What is an unwritten language? Simply put, it is a language that is spoken but not written, and therefore has no written form by native speakers of that language. Unwritten languages by their very nature are obscure, and used by very few people. Spain for example has some dialects which are spoken by precious few people and can be considered unwritten. Leonese is one such language. Although written Leonese texts exist from about 1,000 years ago, the language has been mostly replaced by Catalan. Yet it is still spoken by some people in parts of Spain.
Unwritten languages are obscure by their very nature, as already mentioned, and furthermore are usually dying languages. So why would one of the world’s largest tech companies be concerned with developing machine translation for unwritten languages? Good question. Because Facebook just announced that they have developed translation software for Hokkien, which is an unwritten dialect of Mandarin Chinese.
The ability to communicate with anyone in any language — that’s a superpower people have dreamed of forever, and AI is going to deliver that within our lifetimes (Mark Zuckerberg)
Facebook is at the forefront of AI-based translation technology. And with good reason. People from all over the world post things on Facebook and can have their posts translated to hundreds of languages. Being able to linguistically connect people regardless of their spoken languages have helped turn Facebook into the world’s largest water cooler.

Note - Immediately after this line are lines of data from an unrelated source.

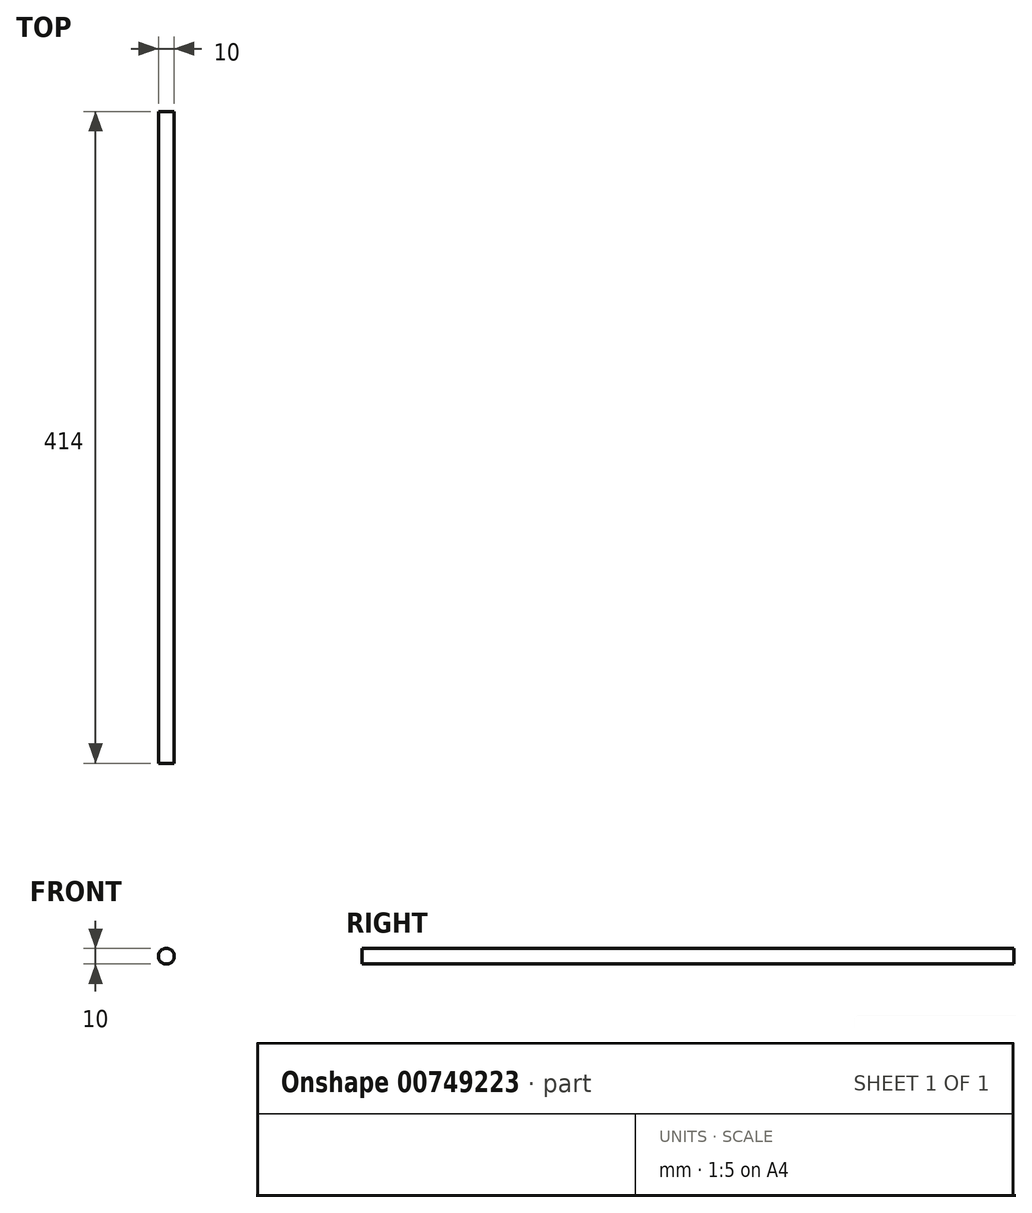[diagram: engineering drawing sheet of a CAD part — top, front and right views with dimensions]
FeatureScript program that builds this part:
annotation { "Feature Type Name" : "Feature", "Feature Type Description" : "" }
export const myFeature = defineFeature(function(context is Context, id is Id, definition is map)
    precondition{}
    {
        {
            var Q0;
            Q0=qCreatedBy(makeId("Front.planeOp"),FACE);
            var sketch = newSketch(context, id + "F0", { "sketchPlane" : qUnion([Q0])});
            skCircle(sketch, "E0", {"center": v(0, 0) * mm, "radius": 5 * mm});
            skSolve(sketch);
        }
        {
            var Q0;
            Q0=qSketchRegion(id+"F0",true);
            extrude(context, id + "F1", {"entities" : qUnion([Q0]), "depth" : 414 * mm, "offsetDistance" : 25.4 * mm});
        }
    });
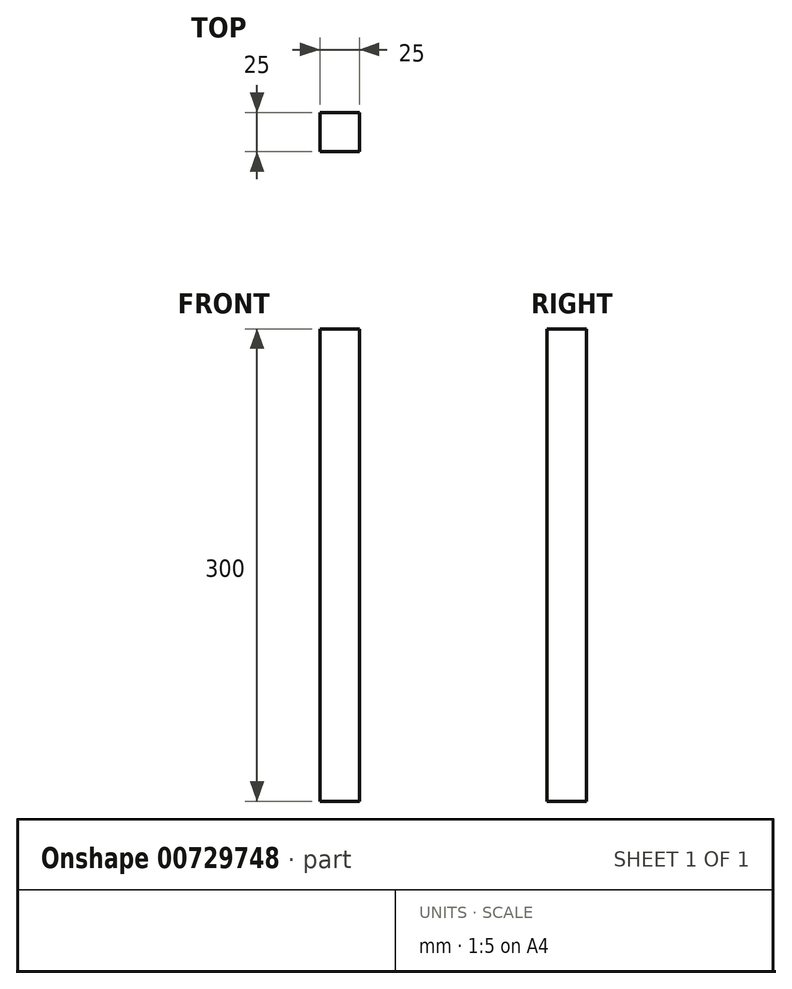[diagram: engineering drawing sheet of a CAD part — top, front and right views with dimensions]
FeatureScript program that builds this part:
annotation { "Feature Type Name" : "Feature", "Feature Type Description" : "" }
export const myFeature = defineFeature(function(context is Context, id is Id, definition is map)
    precondition{}
    {
        {
            var Q0;
            Q0=qCreatedBy(makeId("Top.planeOp"),FACE);
            var sketch = newSketch(context, id + "F0", { "sketchPlane" : qUnion([Q0])});
            skLineSegment(sketch, "E0.bottom", {"start": v(-12.64, 9.97) * mm, "end": v(12.36, 9.97) * mm});
            skLineSegment(sketch, "E0.top", {"start": v(-12.64, -15.03) * mm, "end": v(12.36, -15.03) * mm});
            skLineSegment(sketch, "E0.left", {"start": v(-12.64, 9.97) * mm, "end": v(-12.64, -15.03) * mm});
            skLineSegment(sketch, "E0.right", {"start": v(12.36, 9.97) * mm, "end": v(12.36, -15.03) * mm});
            skSolve(sketch);
        }
        {
            var Q0;
            Q0=makeQuery(id+"F0.imprint","IMPRINT",FACE,{"disambiguationData":[TD([[makeQuery(id+"F0.imprint","IMPRINT",EDGE,{"derivedFrom":sQuery(id+"F0.wireOp",EDGE,"E0.bottom")}),-1.0]])]});
            extrude(context, id + "F1", {"entities" : qUnion([Q0]), "oppositeDirection" : true, "depth" : 300 * mm, "offsetDistance" : 25 * mm});
        }
    });
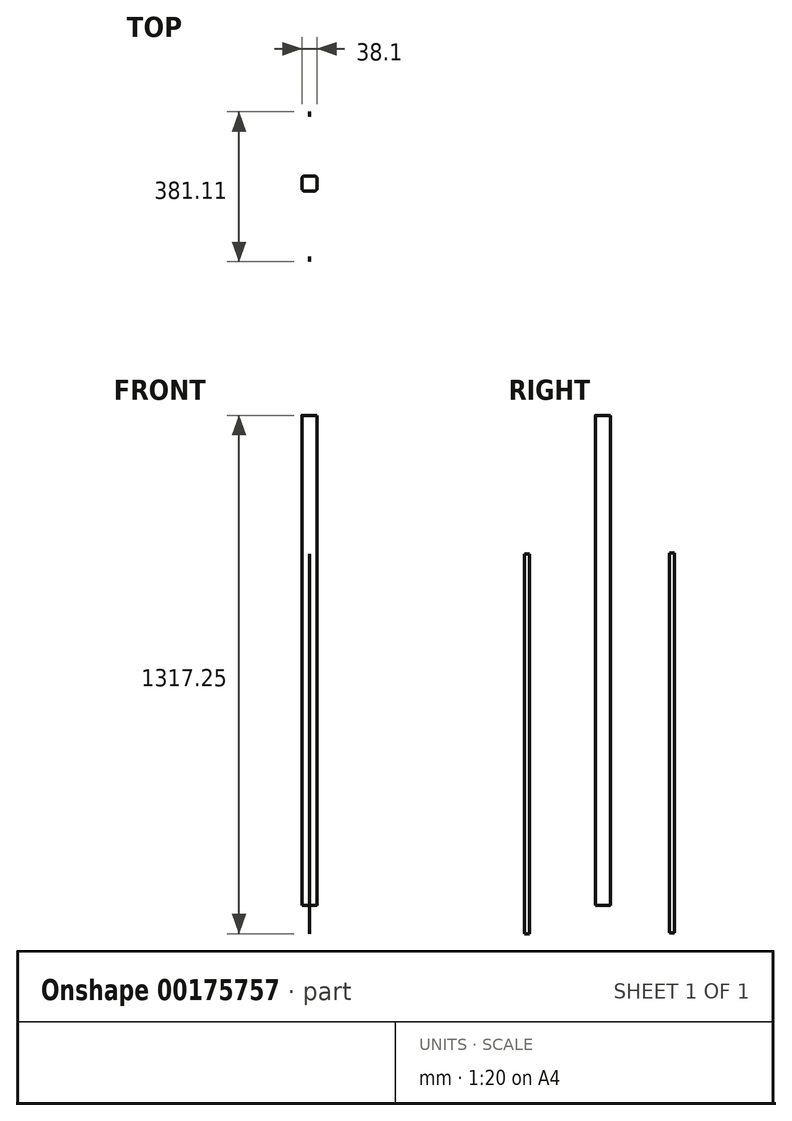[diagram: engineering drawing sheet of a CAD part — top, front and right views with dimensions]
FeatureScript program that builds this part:
annotation { "Feature Type Name" : "Feature", "Feature Type Description" : "" }
export const myFeature = defineFeature(function(context is Context, id is Id, definition is map)
    precondition{}
    {
        {
            var Q0;
            Q0=qCreatedBy(makeId("Top.planeOp"),FACE);
            var sketch = newSketch(context, id + "F0", { "sketchPlane" : qUnion([Q0])});
            skLineSegment(sketch, "E0.bottom", {"start": v(12.7, 19.05) * mm, "end": v(-12.7, 19.05) * mm});
            skLineSegment(sketch, "E0.top", {"start": v(12.7, -19.05) * mm, "end": v(-12.7, -19.05) * mm});
            skLineSegment(sketch, "E0.left", {"start": v(19.05, 12.7) * mm, "end": v(19.05, -12.7) * mm});
            skLineSegment(sketch, "E0.right", {"start": v(-19.05, 12.7) * mm, "end": v(-19.05, -12.7) * mm});
            skPoint(sketch, "E0.middle", {"position": v(0, 0) * mm});
            skPoint(sketch, "E1.visualSharp", {"position": v(-19.05, 19.05) * mm});
            skArc(sketch, "E1.filletArc", {"start": v(-12.7, 19.05) * mm, "mid": v(-17.2, 17.2) * mm, "end": v(-19.05, 12.7) * mm});
            skPoint(sketch, "E2.visualSharp", {"position": v(19.05, 19.05) * mm});
            skArc(sketch, "E2.filletArc", {"start": v(19.05, 12.7) * mm, "mid": v(17.2, 17.2) * mm, "end": v(12.7, 19.05) * mm});
            skPoint(sketch, "E3.visualSharp", {"position": v(19.05, -19.05) * mm});
            skArc(sketch, "E3.filletArc", {"start": v(12.7, -19.05) * mm, "mid": v(17.2, -17.2) * mm, "end": v(19.05, -12.7) * mm});
            skPoint(sketch, "E4.visualSharp", {"position": v(-19.05, -19.05) * mm});
            skArc(sketch, "E4.filletArc", {"start": v(-19.05, -12.7) * mm, "mid": v(-17.2, -17.2) * mm, "end": v(-12.7, -19.05) * mm});
            skSolve(sketch);
        }
        {
            var Q0;
            Q0=qSketchRegion(id+"F0",true);
            extrude(context, id + "F1", {"entities" : qUnion([Q0]), "depth" : 1244.6 * mm});
        }
        {
            var Q0;
            Q0=qCreatedBy(makeId("Right.planeOp"),FACE);
            var sketch = newSketch(context, id + "F2", { "sketchPlane" : qUnion([Q0])});
            skLineSegment(sketch, "E5.bottom", {"start": v(-186.2, -72.65) * mm, "end": v(-198.9, -72.65) * mm});
            skLineSegment(sketch, "E5.top", {"start": v(-186.2, 892.55) * mm, "end": v(-198.9, 892.55) * mm});
            skLineSegment(sketch, "E5.left", {"start": v(-186.2, -72.65) * mm, "end": v(-186.2, 892.55) * mm});
            skLineSegment(sketch, "E5.right", {"start": v(-198.9, -72.65) * mm, "end": v(-198.9, 892.55) * mm});
            skPoint(sketch, "E5.middle", {"position": v(-192.55, 409.95) * mm});
            skSolve(sketch);
        }
        {
            var Q0;
            Q0=qCreatedBy(makeId("Right.planeOp"),FACE);
            var sketch = newSketch(context, id + "F3", { "sketchPlane" : qUnion([Q0])});
            skLineSegment(sketch, "E6.bottom", {"start": v(182.21, -70.47) * mm, "end": v(169.51, -70.47) * mm});
            skLineSegment(sketch, "E6.top", {"start": v(182.21, 894.73) * mm, "end": v(169.51, 894.73) * mm});
            skLineSegment(sketch, "E6.left", {"start": v(182.21, -70.47) * mm, "end": v(182.21, 894.73) * mm});
            skLineSegment(sketch, "E6.right", {"start": v(169.51, -70.47) * mm, "end": v(169.51, 894.73) * mm});
            skPoint(sketch, "E6.middle", {"position": v(175.86, 412.13) * mm});
            skSolve(sketch);
        }
        {
            var Q0;
            Q0=makeQuery(id+"F2.imprint","IMPRINT",FACE,{"disambiguationData":[TD([[makeQuery(id+"F2.imprint","IMPRINT",EDGE,{"derivedFrom":sQuery(id+"F2.wireOp",EDGE,"E5.bottom")}),-1.0]])]});
            extrude(context, id + "F4", {"entities" : qUnion([Q0]), "depth" : 0.25 * mm});
        }
        {
            var Q0;
            Q0=makeQuery(id+"F3.imprint","IMPRINT",FACE,{"disambiguationData":[TD([[makeQuery(id+"F3.imprint","IMPRINT",EDGE,{"derivedFrom":sQuery(id+"F3.wireOp",EDGE,"E6.bottom")}),-1.0]])]});
            extrude(context, id + "F5", {"entities" : qUnion([Q0]), "depth" : 0.25 * mm});
        }
    });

Is there any merit in developing translation software for obscure, unwritten languages? Probably not. And what for? If it is for research purposes, linguists and historians have the tools needed for their research. If it is to combat illiteracy, how can people who don’t know how to use a computer interact with machine translation software. And besides, many unwritten languages are dialects of mainstream languages which exist in written form.
The solution for unwritten languages is really just a gateway. Facebook is developing AI-based training tools which allow them to spin off new MT languages when a substantial bilingual corpus is not available. If they can do that, then Mr. Zuckerberg’s vision of communicating with people regardless of language may yet become a reality in our lifetime.